В науке совершается окончательная переориентация с масштабных проблем энергетики и машиностроения на биологические и медицинские проблемы. Это говорит о том, что энергетика стала частью политики и явлением национальной экономики, а не передовой научного изобретательства. Не случайно в этом же году в США выходит «Энциклопедия американской экономической истории», которая подвела черту в споре между институционалистами и либералами о степени возможного регулирования энергетического рынка. Отныне то, какие именно энергоресурсы будут разрабатываться, определяет макроэкономическая ситуация, а вовсе не отчеты лабораторий. Зато в биологии и медицине в 1980 году происходят поворотные события: успешно пересаживаются гены от одной мыши к другой, у мыши успешно приживается крысиная инсулиновая железа. Де Серто видел в подобных научных микрореволюциях новое достижение цивилизации – вместо переноса из биологической области в область технологическую, как это было прежде (самолет по образцу птицы), здесь происходит обмен биологическими технологиями между самими организмами, которые начинают теперь сами адаптировать к своему существованию всю полноту накопленного природой опыта.

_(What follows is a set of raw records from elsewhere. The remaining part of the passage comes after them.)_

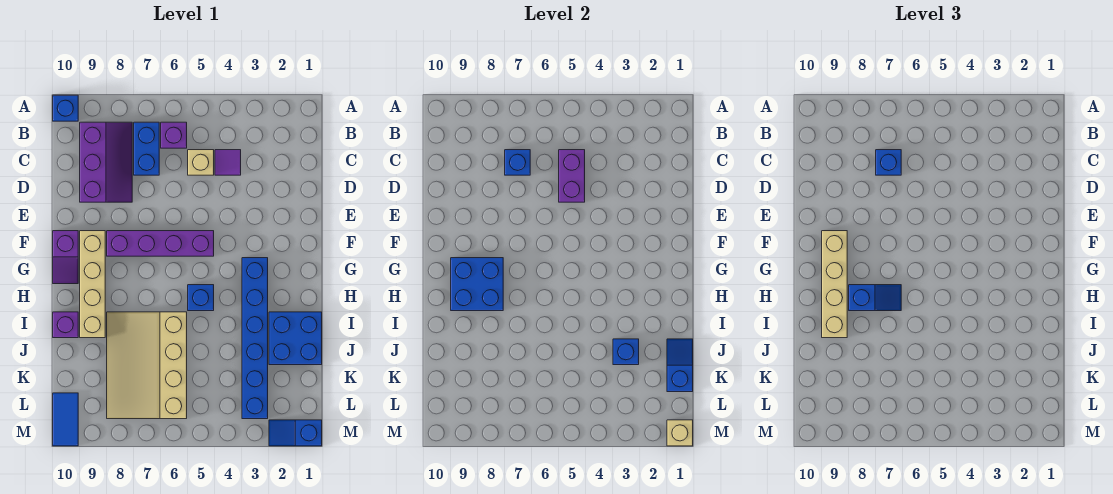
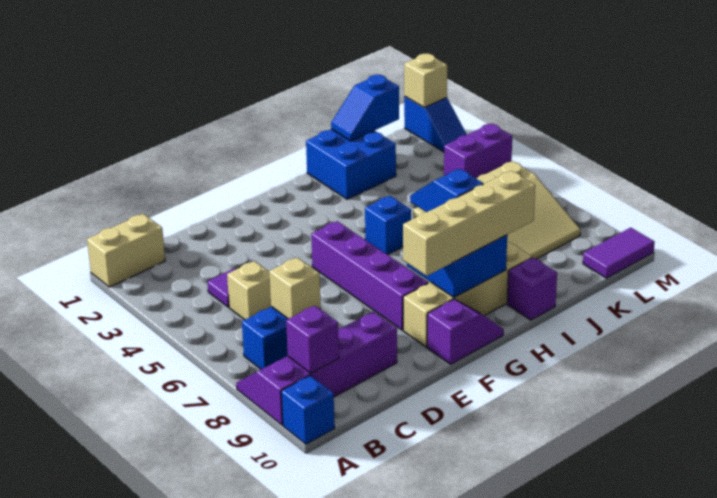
none -> tan 1x2 brick [87,214,165,287]
purple 1x1 brick [161,122,187,148] -> purple 1x1 brick moved to [286,306,339,373]
purple 2x3 slope [80,122,132,202] -> purple 2x4 slope [236,312,397,425]
purple 1x2 brick [559,150,585,202] -> purple 1x2 brick moved to [444,123,512,179]
blue 1x1 brick [505,150,530,175] -> tan 1x1 brick [269,257,321,319]
blue 1x1 brick [876,150,901,175] -> none
blue 1x6 brick [242,258,268,419] -> none
blue 1x1 brick [613,339,639,365] -> none
blue 1x2 tile [53,393,78,446] -> purple 1x2 tile [583,228,655,278]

В США консервативная мысль сходится с религиозной мыслью, развивается религиозное радио и телевидение. Консервативная мысль присваивает себе и искусство XX века: так, в каталоге выставки Пикассо в Музее современного искусства в Нью-Йорке авторы писали о «метафоричности» творчества этого художника. Вместо того чтобы признать в нем революционера формы, в нем видят углубленного, едва ли не мистического художника. Конечно, этот контрреволюционный консерватизм был явлением временным и недолгосрочным.

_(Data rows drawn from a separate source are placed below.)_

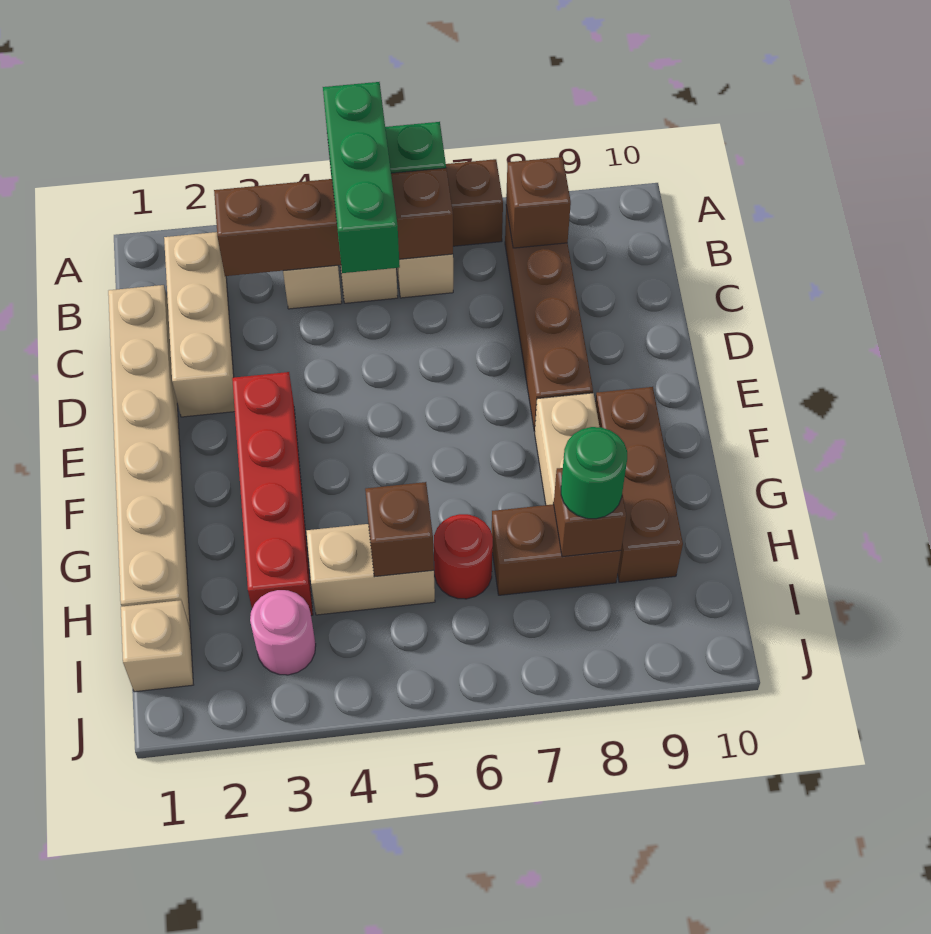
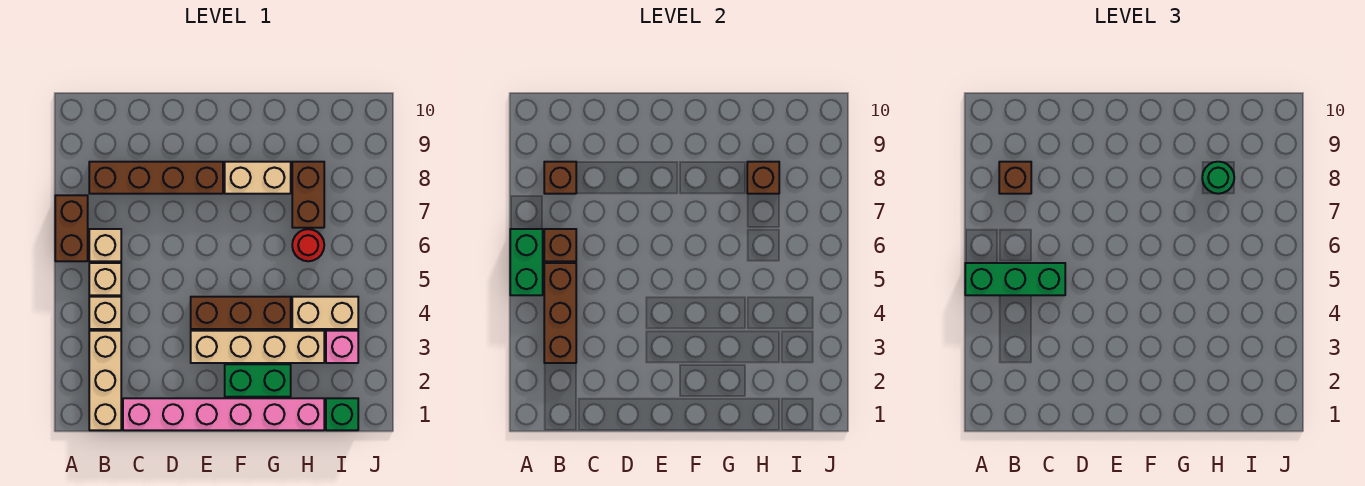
tan 1x3 brick [164,232,235,417] -> tan 1x3 brick turned to [89,331,121,430]
tan 1x6 brick [108,285,190,628] -> pink 1x6 brick [123,398,324,430]
red 1x4 brick [232,372,313,616] -> tan 1x4 brick [191,331,324,363]
none -> green 1x2 brick [225,364,291,397]
brown 1x3 brick [595,387,683,582] -> brown 1x3 brick moved to [191,297,291,329]
tan 1x2 brick [306,524,435,615] -> tan 1x2 brick turned to [292,297,358,329]
brown 1x1 brick [365,482,434,577] -> brown 1x1 brick moved to [999,162,1031,194]
tan 1x1 brick [121,600,193,692] -> green 1x1 brick [326,398,358,430]
pink 1x1 round brick [250,590,316,675] -> pink 1x1 brick [326,331,358,363]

В этом же году был убит Джон Леннон. Это преступление поразило всех не только самим своим фактом, но и тем, что уже очень давно, со времен Средневековья, убийство не было так тесно переплетено с доверием: незадолго до выстрела будущий убийца брал у Леннона автограф и, казалось, улыбался кумиру вместе с тысячей поклонников. Это убийство было символически вероломным, и оно доказало невозможность дружбы между кумиром и поклонниками. Звезда не может запросто зайти в кафе со своим обожателем; звезда может быть либо за забором из охранников, либо за столь же плотным забором из релизов альбома.